:: SUPPLIED TEXT
Looking to get away from Chicago’s miserable weather and the January blues, I took the opportunity last week to visit Yo’s home office in sunny Pittsburgh. Ok, maybe it isn’t the smartest thing I’ve ever done, but the junkets to our offices in Barbados and Honolulu already had been spoken for. Say what you will about Pittsburgh, it has a certain charm, which derives in no small part from embracing its working-class roots and its heritage as one of the great drinking towns in the U.S.
The same can’t be said of Chicago these days. This city, which also ranks high, some might say tops, for drinkability, has tried to deny its identity as a drinking town under the leadership of Mayor Richard M. Daley. He’s led an assault on taverns and liquor stores since taking office, his Liquor Commission denying or revoking licenses in heavy handed manner, sometimes even when nearby residents, the alderman and competing businesses give their stamp of approval to a purveyor of booze (witness the death of the BC Tap). Somewhere Mr. Dooley is turning in his grave.
::::
#### TASKS TO CARRY OUT
A. Answer these questions about the piece on Pittsburgh and Chicago drinking towns:
(i) Whose home office did the writer visit in Pittsburgh?
(ii) Trips to which two offices had already been spoken for?
(iii) Under which mayor has Chicago tried to deny its identity as a drinking town?
B. Carry on the piece on Pittsburgh and Chicago drinking towns, starting after the line about Mr. Dooley turning in his grave.
The records come from a different source than the piece on Pittsburgh and Chicago drinking towns.
:: DATA ENTRIES
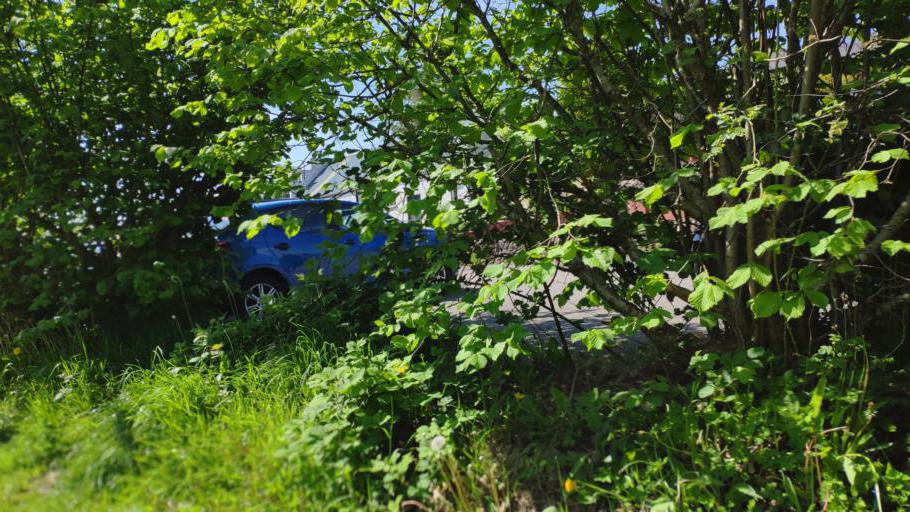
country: IE
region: Munster
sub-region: County Cork
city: Blarney
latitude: 51.9366
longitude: -8.5627
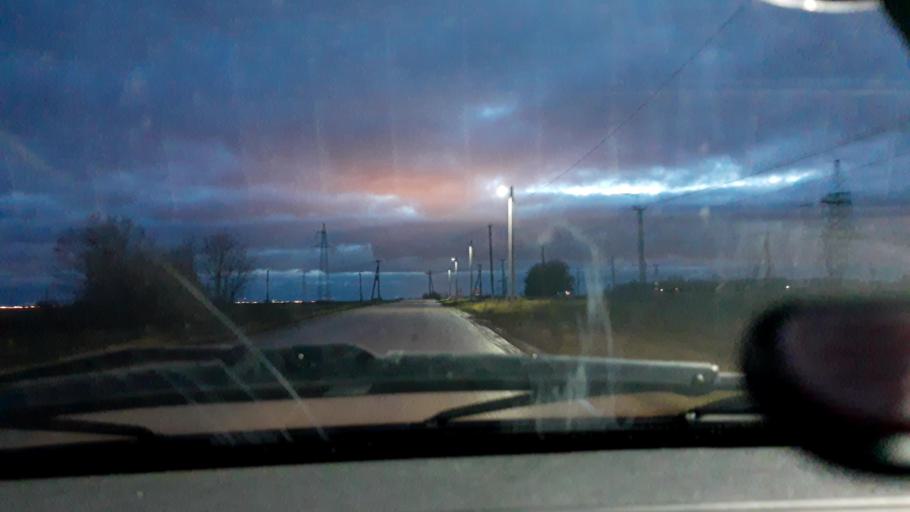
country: RU
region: Bashkortostan
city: Mikhaylovka
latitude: 54.8294
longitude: 55.8818
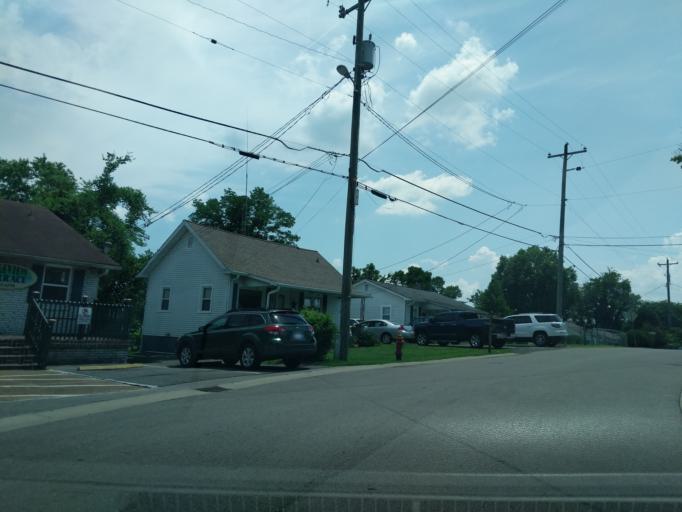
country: US
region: Tennessee
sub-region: Davidson County
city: Lakewood
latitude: 36.2464
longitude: -86.6361
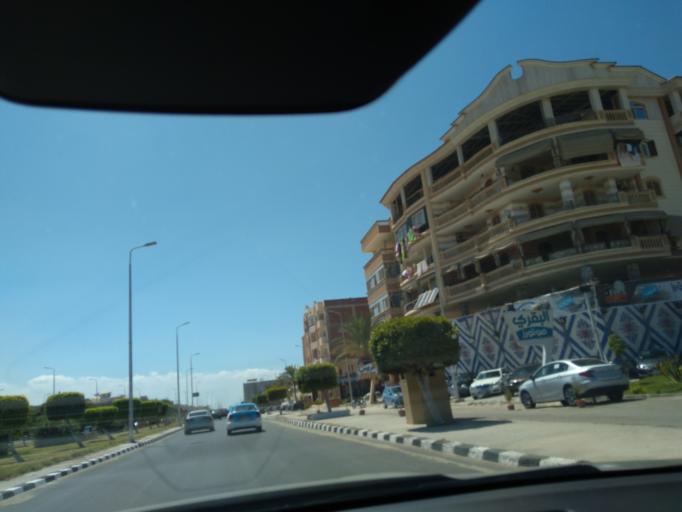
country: EG
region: Dumyat
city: Faraskur
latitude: 31.4354
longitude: 31.6744
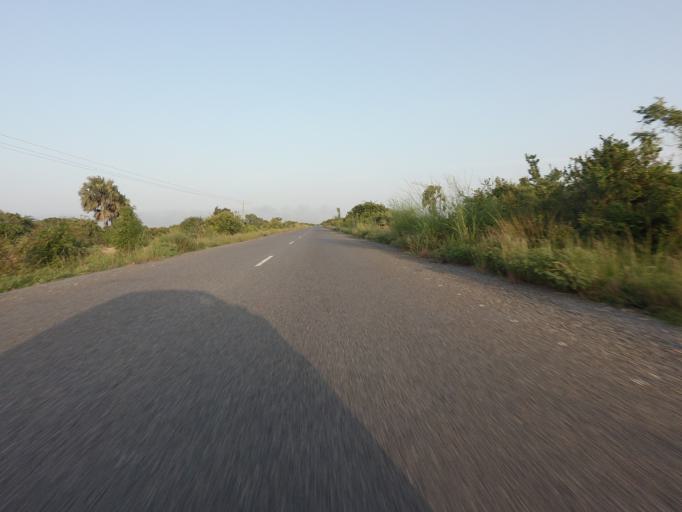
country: GH
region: Volta
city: Anloga
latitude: 5.8510
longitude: 0.7732
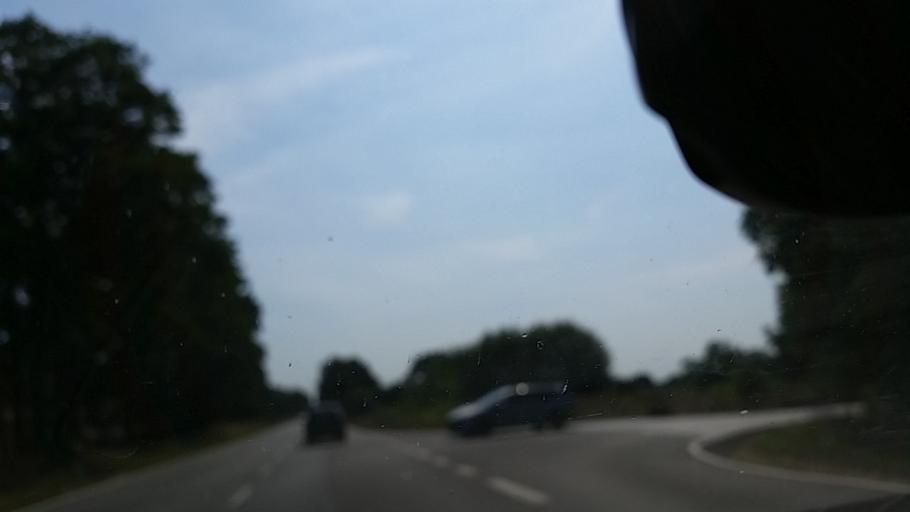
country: DE
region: Lower Saxony
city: Diepholz
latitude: 52.6073
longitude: 8.3351
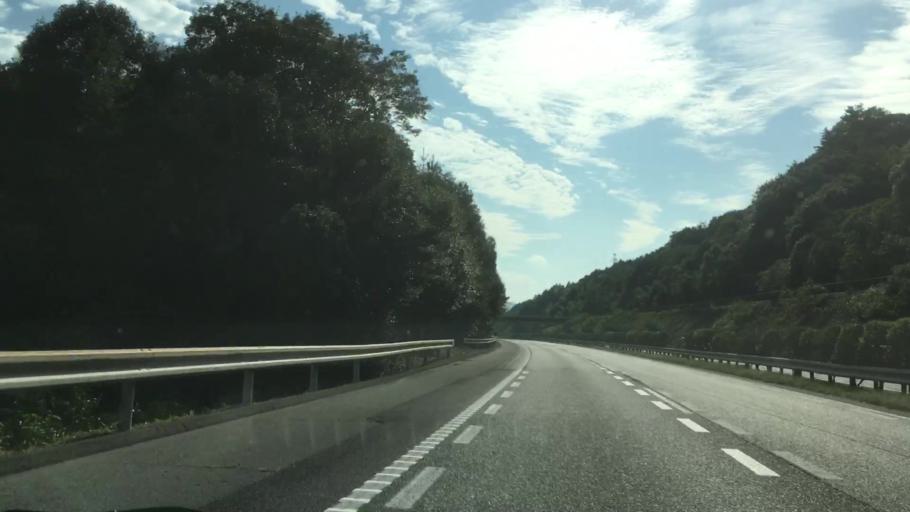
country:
::::
#### PER-TASK OUTPUTS
A.
(i) Yo's home office.
(ii) Barbados and Honolulu.
(iii) Mayor Richard M. Daley.

B.
Which brings us to Rogers Park. Ald. Joe Moore’s 49th Ward Land Use Advisory Committee held a community meeting last week to consider a new gourmet wine and food shop that wants to open at 1506 W Jarvis Ave. The property is being rezoned from B-1 to B-3 as part of a zoning re-map that would allow for such a shop. But the 49th Ward has a moratorium on licenses for packaged liquor in this area. To get a license for their proposed “Flangelato” store, entrepreneurs Eric Aubriot and Jamie Evans need the moratorium temporarily lifted from that two-block stretch of Jarvis.
My prediction is that once the committee reconvenes to make a recommendation to the city, Aubriot and Evans will get their way, and I see no reason why they shouldn’t. The corner of Jarvis and Greenview, which is being packaged as “Jarvis Square,” offers a glimmer of light in Rogers Park’s otherwise bleak landscape for retail, restaurants and bars.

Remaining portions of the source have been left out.